(Supplied entries)

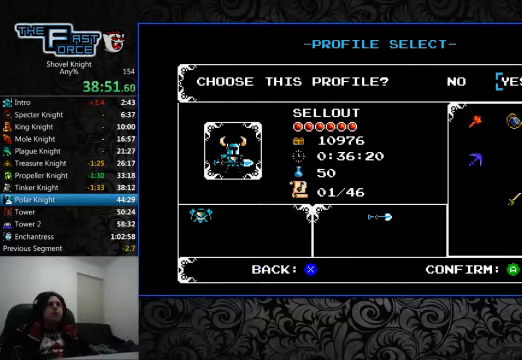
{"buttons": ["CROSS"], "left_stick": "center", "right_stick": "center", "events": [[66, "CROSS", "up"], [166, "CROSS", "down"], [233, "CROSS", "up"], [333, "CROSS", "down"], [400, "CROSS", "up"], [500, "CROSS", "down"]]}
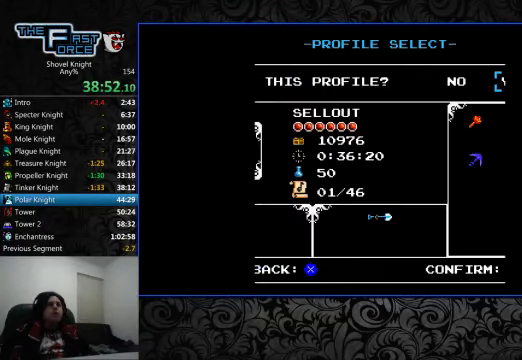
{"buttons": [], "left_stick": "center", "right_stick": "center", "events": [[66, "CROSS", "up"]]}
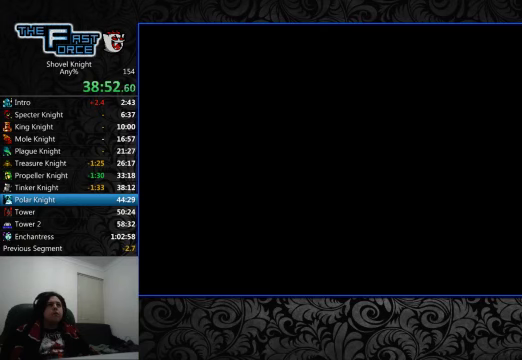
{"buttons": [], "left_stick": "center", "right_stick": "center", "events": []}
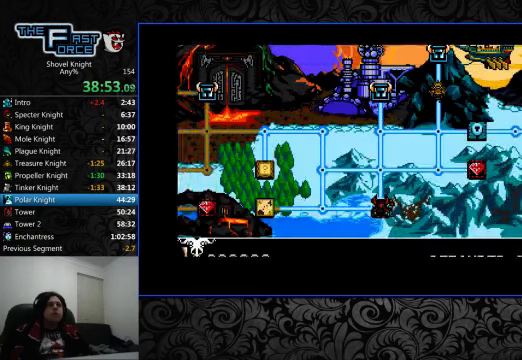
{"buttons": [], "left_stick": "center", "right_stick": "center", "events": []}
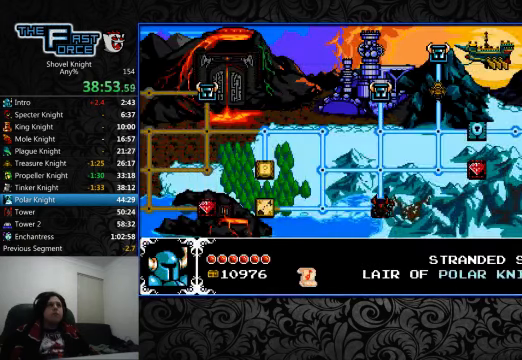
{"buttons": [], "left_stick": "center", "right_stick": "center", "events": []}
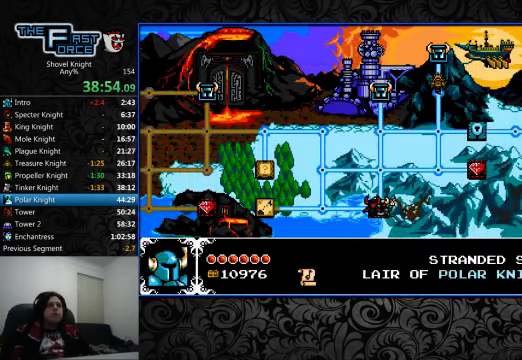
{"buttons": [], "left_stick": "center", "right_stick": "center", "events": []}
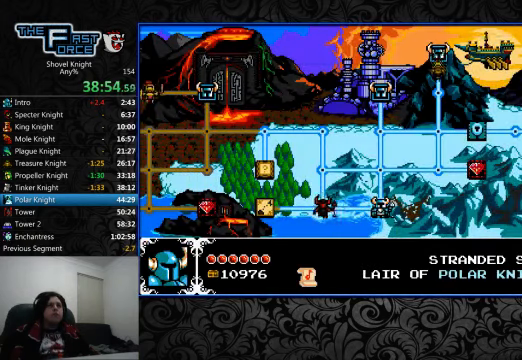
{"buttons": [], "left_stick": "center", "right_stick": "center", "events": []}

(End Supplied entries)

▶ **What to work on**
Retype all the records exactly and keep out every picture.

▶ **Task answer**
{"buttons": ["CROSS"], "left_stick": "center", "right_stick": "center", "events": [[66, "CROSS", "up"], [166, "CROSS", "down"], [233, "CROSS", "up"], [333, "CROSS", "down"], [400, "CROSS", "up"], [500, "CROSS", "down"]]}
{"buttons": [], "left_stick": "center", "right_stick": "center", "events": [[66, "CROSS", "up"]]}
{"buttons": [], "left_stick": "center", "right_stick": "center", "events": []}
{"buttons": [], "left_stick": "center", "right_stick": "center", "events": []}
{"buttons": [], "left_stick": "center", "right_stick": "center", "events": []}
{"buttons": [], "left_stick": "center", "right_stick": "center", "events": []}
{"buttons": [], "left_stick": "center", "right_stick": "center", "events": []}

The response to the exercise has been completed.